Logistic Regression can be binomial, multinomial or mixed. Binary logistic regression is a special case of regression in which dependent or outcome variable is dichotomous (binary). The goal of binary logit is to find best fitting model to categorize the data into classes optimally. In this post, we will focus on binary logit and how it can be used to solve spam detection.

In Fig 1.1 red balls are representing spam and green ones are non-spam where spaminess is a numerical entity which shows probability of an email being spam or non-spam.

logistic regression - plot of spam/ non-spam emails

Fig 1.1 Plot of spam/ non-spam email

As outcome of spam detection is binary, it can be represented as shown in Fig 1.2, taking 1 as spams and 0 for non-spams.

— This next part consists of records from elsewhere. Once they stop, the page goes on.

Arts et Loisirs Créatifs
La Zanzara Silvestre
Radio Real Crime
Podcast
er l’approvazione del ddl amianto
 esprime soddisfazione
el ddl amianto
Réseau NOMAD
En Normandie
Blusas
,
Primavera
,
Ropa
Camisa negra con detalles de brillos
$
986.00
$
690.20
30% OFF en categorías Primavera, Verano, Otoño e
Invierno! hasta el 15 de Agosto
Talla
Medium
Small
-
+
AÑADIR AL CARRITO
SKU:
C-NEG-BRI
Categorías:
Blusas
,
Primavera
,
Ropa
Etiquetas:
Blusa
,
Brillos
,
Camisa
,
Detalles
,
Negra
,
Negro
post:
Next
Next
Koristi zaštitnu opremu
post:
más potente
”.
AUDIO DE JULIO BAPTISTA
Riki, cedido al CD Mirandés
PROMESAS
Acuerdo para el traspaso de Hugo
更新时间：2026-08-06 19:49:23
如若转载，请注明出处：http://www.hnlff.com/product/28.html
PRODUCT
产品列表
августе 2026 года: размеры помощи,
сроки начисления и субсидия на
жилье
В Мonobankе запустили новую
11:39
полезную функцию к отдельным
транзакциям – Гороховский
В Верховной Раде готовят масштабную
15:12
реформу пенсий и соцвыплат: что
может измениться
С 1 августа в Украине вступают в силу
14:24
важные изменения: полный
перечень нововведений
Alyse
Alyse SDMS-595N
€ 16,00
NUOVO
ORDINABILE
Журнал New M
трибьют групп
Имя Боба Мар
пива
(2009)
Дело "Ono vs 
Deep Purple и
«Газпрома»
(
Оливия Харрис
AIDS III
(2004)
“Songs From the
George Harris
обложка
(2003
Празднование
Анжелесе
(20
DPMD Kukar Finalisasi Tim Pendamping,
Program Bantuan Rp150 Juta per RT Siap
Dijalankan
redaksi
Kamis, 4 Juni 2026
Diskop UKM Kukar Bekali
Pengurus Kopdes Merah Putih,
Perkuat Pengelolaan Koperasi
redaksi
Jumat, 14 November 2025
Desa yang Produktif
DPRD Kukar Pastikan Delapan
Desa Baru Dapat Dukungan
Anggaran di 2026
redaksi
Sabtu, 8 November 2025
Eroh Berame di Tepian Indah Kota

logistic regression: plot spam and non spam graph

Fig 1.2 Plot of spam/ non-spam email

Hypothesis

Hypothesis of logistic regression known as logistic function is represented as

$h_{\theta}(x) = \frac{1}{1 + e^{-\theta^^Tx}}$

$h_{\theta}(x) = g(\theta^TX)$

$\theta^TX = \theta_0 + \theta_1x_1 + \theta_2x_2 + ..... + \theta_nx_n$
Here, $h_\theta(x)$ is logistic function which can also be represented as $g(\theta^TX)$ . $\theta$ ’s are constant or coefficient of equation, $x$ ’s are features or attributes and $e$ is natural log. $\theta^TX$ is similar to linear regression hypotheses which is also called as decision boundary in between two class of data.

logistic regression - Decision boundary graph

Fig 1.3 Decision boundary graph

This logistic function varies from 0 to 1 which is considered as probability. This probability is then used to classify the data into two classes by setting a threshold value.

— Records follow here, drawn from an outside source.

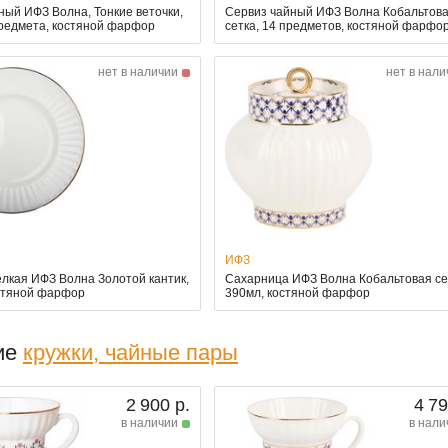
ный ИФЗ Волна, Тонкие веточки,
Сервиз чайный ИФЗ Волна Кобальтов
предмета, костяной фарфор
сетка, 14 предметов, костяной фарфо
нет в наличии
нет в нали
ИФЗ
елкая ИФЗ Волна Золотой кантик,
Сахарница ИФЗ Волна Кобальтовая се
остяной фарфор
390мл, костяной фарфор
ие
кружки, чайные пары
2 900 р.
4 79
в наличии
в нали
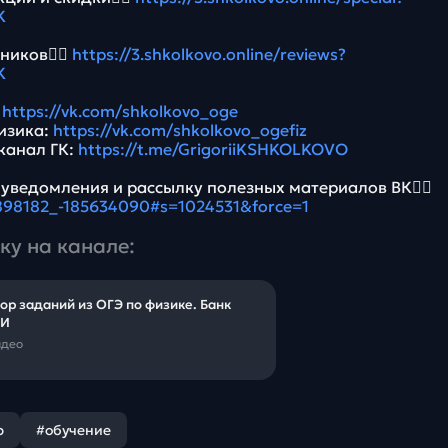
K
ников👉🏻
https://3.shkolkovo.online/reviews?
K
:
https://vk.com/shkolkovo_oge
Физика:
https://vk.com/shkolkovo_ogefiz
канал ГК:
https://t.me/GrigoriiKSHKOLKOVO
 уведомления и рассылку полезных материалов ВК👉🏻
5898182_-185634090#s=1024531&force=1
ку на канале:
ор заданий из ОГЭ по физике. Банк
И
идео
р
#обучение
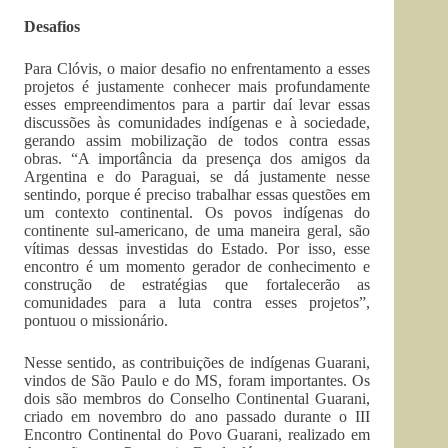
Desafios
Para Clóvis, o maior desafio no enfrentamento a esses
projetos é justamente conhecer mais profundamente
esses empreendimentos para a partir daí levar essas
discussões às comunidades indígenas e à sociedade,
gerando assim mobilização de todos contra essas
obras. “A importância da presença dos amigos da
Argentina e do Paraguai, se dá justamente nesse
sentindo, porque é preciso trabalhar essas questões em
um contexto continental. Os povos indígenas do
continente sul-americano, de uma maneira geral, são
vítimas dessas investidas do Estado. Por isso, esse
encontro é um momento gerador de conhecimento e
construção de estratégias que fortalecerão as
comunidades para a luta contra esses projetos”,
pontuou o missionário.
Nesse sentido, as contribuições de indígenas Guarani,
vindos de São Paulo e do MS, foram importantes. Os
dois são membros do Conselho Continental Guarani,
criado em novembro do ano passado durante o III
Encontro Continental do Povo Guarani, realizado em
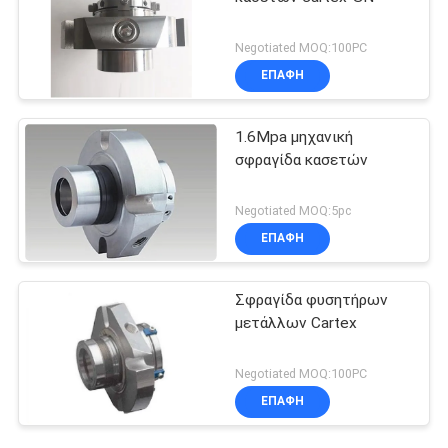
Negotiated MOQ:100PC
ΕΠΑΦΉ
1.6Mpa μηχανική
σφραγίδα κασετών
Negotiated MOQ:5pc
ΕΠΑΦΉ
Σφραγίδα φυσητήρων
μετάλλων Cartex
Negotiated MOQ:100PC
ΕΠΑΦΉ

$g(\theta^TX)$ can be represented as shown in fig 1.4.

logistic regression: plot of logistic function

Fig 1.4 Plot of logistic function

Loss/Cost Function

Accuracy of logistic regression is measured by how a decision boundary classifies the instances. To find optimal decision boundary, we need to reduce the following loss function :
$cost(h_\theta(x),y)={-log(h_\theta(x)) if y =1} \parallel {- log(1 - h_\theta(x)) if y=0}$

Logistic regression - Cost function graph

Fig 1.5 Cost Function

As $h_\theta(x)$ is logarithmic function, squared loss will not be a convex function and gradient descent will not converge to minima we want. For logistic regression, a different loss function is derived which helps gradient descent to converge at local minima.

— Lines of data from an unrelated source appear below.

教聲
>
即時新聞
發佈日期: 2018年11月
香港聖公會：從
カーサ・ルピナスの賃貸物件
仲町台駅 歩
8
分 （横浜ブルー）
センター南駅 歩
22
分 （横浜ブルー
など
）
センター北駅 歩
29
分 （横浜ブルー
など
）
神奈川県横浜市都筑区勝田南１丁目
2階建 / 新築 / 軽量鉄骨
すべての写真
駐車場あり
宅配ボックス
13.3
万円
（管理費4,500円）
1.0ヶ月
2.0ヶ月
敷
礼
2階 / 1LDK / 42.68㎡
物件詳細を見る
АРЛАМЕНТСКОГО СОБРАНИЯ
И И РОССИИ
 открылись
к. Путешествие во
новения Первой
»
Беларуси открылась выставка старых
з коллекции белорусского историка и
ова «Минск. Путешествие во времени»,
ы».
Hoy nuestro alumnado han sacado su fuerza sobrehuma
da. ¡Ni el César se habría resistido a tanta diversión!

$J(\theta) = \frac{1}{m}\ \sum_{m}^{i=0}\ cost(h_\theta(x^{(i)})\ ,\ y^{(i)})$
$J(\theta) = \frac{1}{m}\ \sum_{m}^{i=0}\ \left \{ y^{(i)}log(h_\theta{(x^{(i)}}))+(1-y^{(i)})log(1-h_\theta(x^{(i)})) \} \ :\ \ y \ \varepsilon\ \{0,1\}$
Above cost function is convex in shape and where $J(\theta)$ is loss function, $m$ are number of instances, $y^{(i)}$ is actual value and $h_\theta(x^{(i)})$ is predicted value of dependent variable in $i^{th}$ instance. Now we can predict the classes using generated model $h_\theta(x)$ . Following fig 1.6 is showing the plot of $h_\theta(x)$ with data points as shown in fig 1.2.

Fig 1.6 Hypothesis function with features vs probabilities for spam detection problem

Now from calculated hypothesis we can find the probability of data point by putting its features value inside hypothesis $h_\theta(x)$ . This probability will help to classify email(data point) into spam and non-spam by deciding threshold such that email having probability above this threshold is considered to be spam and vice versa.

Gradient Descent

Gradient descent is optimization algorithm used to find the minima of given function. You can find the detailed explanation of gradient descent in Linear Regression blog.

Summary

In this blog, we explained logistic regression and its applicability in real world. We talked about logistic function which varies from 0 to 1 and can be derived using its loss function. A gradient descent method is used for finding the minimum loss.